Media & Culture

GPT-5.4 Thinking benchmarks

The new model reportedly scores 92% on MMLU and 85% on GPQA, outperforming its predecessor.

Deep Dive

A viral leak suggests OpenAI has internally tested a new model, GPT-5.4, which has achieved record-breaking scores on major AI reasoning benchmarks. The reported results, shared on social media, indicate the model scored 92% on the MMLU (Massive Multitask Language Understanding) benchmark and 85% on the notoriously difficult GPQA (Graduate-Level Google-Proof Q&A) benchmark. These scores, if accurate, would represent a clear and substantial performance jump over the current flagship model, GPT-4o, particularly in areas requiring deep, multi-step reasoning and expert-level knowledge. The leak has ignited speculation about the model's architecture and its imminent public release.

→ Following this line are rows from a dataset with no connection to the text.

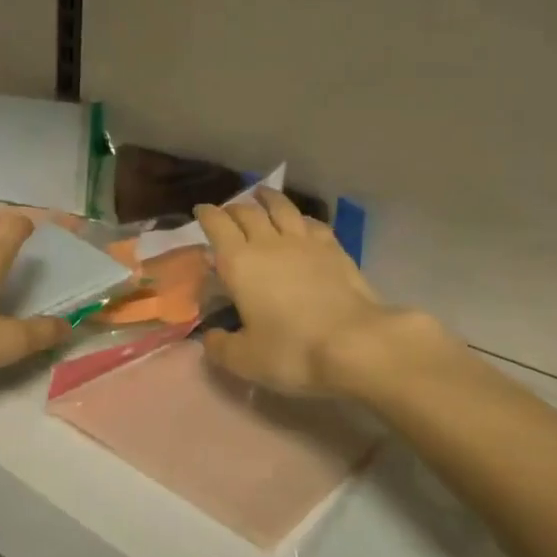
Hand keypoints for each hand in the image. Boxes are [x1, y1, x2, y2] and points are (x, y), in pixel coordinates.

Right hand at [195, 190, 451, 396]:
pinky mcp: (335, 248)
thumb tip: (210, 337)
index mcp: (239, 263)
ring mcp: (305, 242)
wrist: (356, 343)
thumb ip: (221, 347)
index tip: (200, 210)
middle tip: (228, 212)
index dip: (206, 215)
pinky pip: (312, 222)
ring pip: (282, 208)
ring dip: (268, 199)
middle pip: (248, 212)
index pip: (217, 225)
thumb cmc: (292, 351)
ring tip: (262, 195)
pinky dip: (300, 218)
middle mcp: (269, 243)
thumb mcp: (245, 360)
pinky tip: (302, 222)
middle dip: (233, 208)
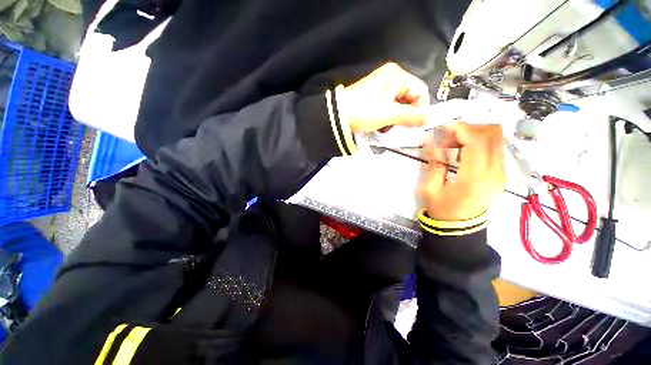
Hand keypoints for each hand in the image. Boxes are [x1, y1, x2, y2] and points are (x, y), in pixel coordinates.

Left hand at [340, 63, 429, 132]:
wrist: (338, 116)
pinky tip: (380, 125)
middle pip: (410, 98)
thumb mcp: (389, 115)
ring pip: (399, 105)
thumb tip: (430, 119)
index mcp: (397, 75)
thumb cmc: (365, 112)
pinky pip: (388, 107)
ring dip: (396, 118)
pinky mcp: (373, 97)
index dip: (420, 109)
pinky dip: (387, 117)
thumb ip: (411, 116)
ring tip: (386, 127)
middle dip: (406, 115)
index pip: (420, 91)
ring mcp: (380, 87)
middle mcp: (390, 77)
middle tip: (398, 128)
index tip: (413, 125)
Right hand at [418, 121, 505, 220]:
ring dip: (475, 134)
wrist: (460, 227)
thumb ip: (435, 162)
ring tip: (454, 144)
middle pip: (493, 134)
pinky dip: (480, 142)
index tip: (443, 128)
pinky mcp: (501, 173)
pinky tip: (463, 152)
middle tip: (448, 137)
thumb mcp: (430, 188)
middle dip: (469, 128)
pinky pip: (496, 147)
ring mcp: (501, 172)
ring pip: (497, 138)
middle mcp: (495, 173)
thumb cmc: (441, 209)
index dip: (461, 129)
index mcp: (475, 178)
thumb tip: (431, 140)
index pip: (477, 142)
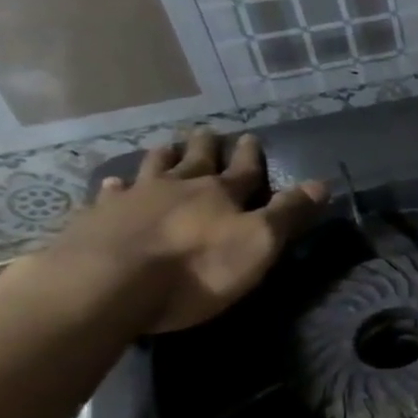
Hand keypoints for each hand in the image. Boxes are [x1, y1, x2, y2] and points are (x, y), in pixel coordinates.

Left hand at [13, 128, 329, 334]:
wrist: (106, 284)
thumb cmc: (196, 267)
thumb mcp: (258, 243)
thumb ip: (288, 213)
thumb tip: (322, 183)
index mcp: (220, 193)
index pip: (243, 169)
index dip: (250, 155)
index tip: (252, 137)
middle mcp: (177, 187)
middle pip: (195, 160)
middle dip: (205, 147)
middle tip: (208, 133)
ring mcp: (132, 200)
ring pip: (151, 169)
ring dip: (163, 157)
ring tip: (166, 147)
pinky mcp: (96, 220)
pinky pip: (108, 196)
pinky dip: (115, 188)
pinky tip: (112, 185)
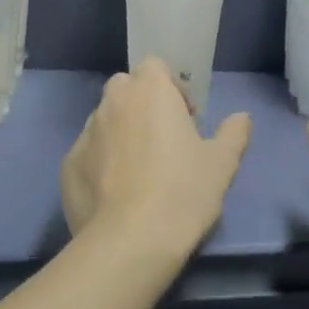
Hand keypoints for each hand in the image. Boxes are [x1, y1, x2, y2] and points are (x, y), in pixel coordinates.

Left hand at [60, 58, 251, 259]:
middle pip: (125, 88)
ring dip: (121, 133)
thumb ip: (233, 133)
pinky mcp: (67, 167)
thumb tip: (241, 118)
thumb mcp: (222, 163)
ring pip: (104, 120)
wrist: (130, 242)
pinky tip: (116, 195)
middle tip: (163, 140)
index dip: (171, 87)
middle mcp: (113, 103)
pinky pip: (88, 153)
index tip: (185, 118)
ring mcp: (85, 134)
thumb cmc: (183, 191)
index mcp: (149, 91)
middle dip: (142, 104)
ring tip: (139, 171)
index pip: (154, 66)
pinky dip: (100, 163)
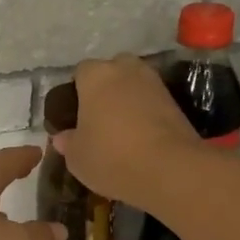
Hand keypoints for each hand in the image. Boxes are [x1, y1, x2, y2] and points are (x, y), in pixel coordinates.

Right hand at [55, 55, 203, 208]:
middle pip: (111, 72)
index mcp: (95, 76)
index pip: (80, 72)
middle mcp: (126, 69)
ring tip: (120, 130)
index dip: (76, 92)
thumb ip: (67, 142)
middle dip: (105, 89)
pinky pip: (151, 102)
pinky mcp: (175, 101)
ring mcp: (154, 83)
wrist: (169, 169)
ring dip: (127, 101)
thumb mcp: (77, 157)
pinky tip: (140, 137)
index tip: (74, 116)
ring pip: (134, 86)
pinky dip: (145, 113)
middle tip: (98, 119)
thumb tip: (63, 137)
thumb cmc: (111, 157)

While OpenAI has not officially confirmed GPT-5.4's existence or these specific results, the benchmarks cited are critical industry standards for evaluating AI reasoning. MMLU tests broad knowledge across 57 subjects, while GPQA is a diamond-standard benchmark for scientific reasoning, designed to be extremely challenging even for human experts. A score of 85% on GPQA would indicate a model capable of advanced scientific and technical problem-solving. The immediate implication is a new tier of AI assistant for complex R&D, data science, and academic research. The AI community is now watching for an official announcement, which would likely detail the model's capabilities, context window, and multimodal features.

Key Points
  • Reported 92% score on MMLU benchmark, indicating superior broad knowledge and understanding.
  • Alleged 85% score on the expert-level GPQA benchmark, suggesting breakthrough scientific reasoning.
  • Performance reportedly surpasses GPT-4o, signaling a major step in AI reasoning capability.

Why It Matters

Advances in reasoning benchmarks directly translate to more reliable AI for complex analysis, research, and technical problem-solving.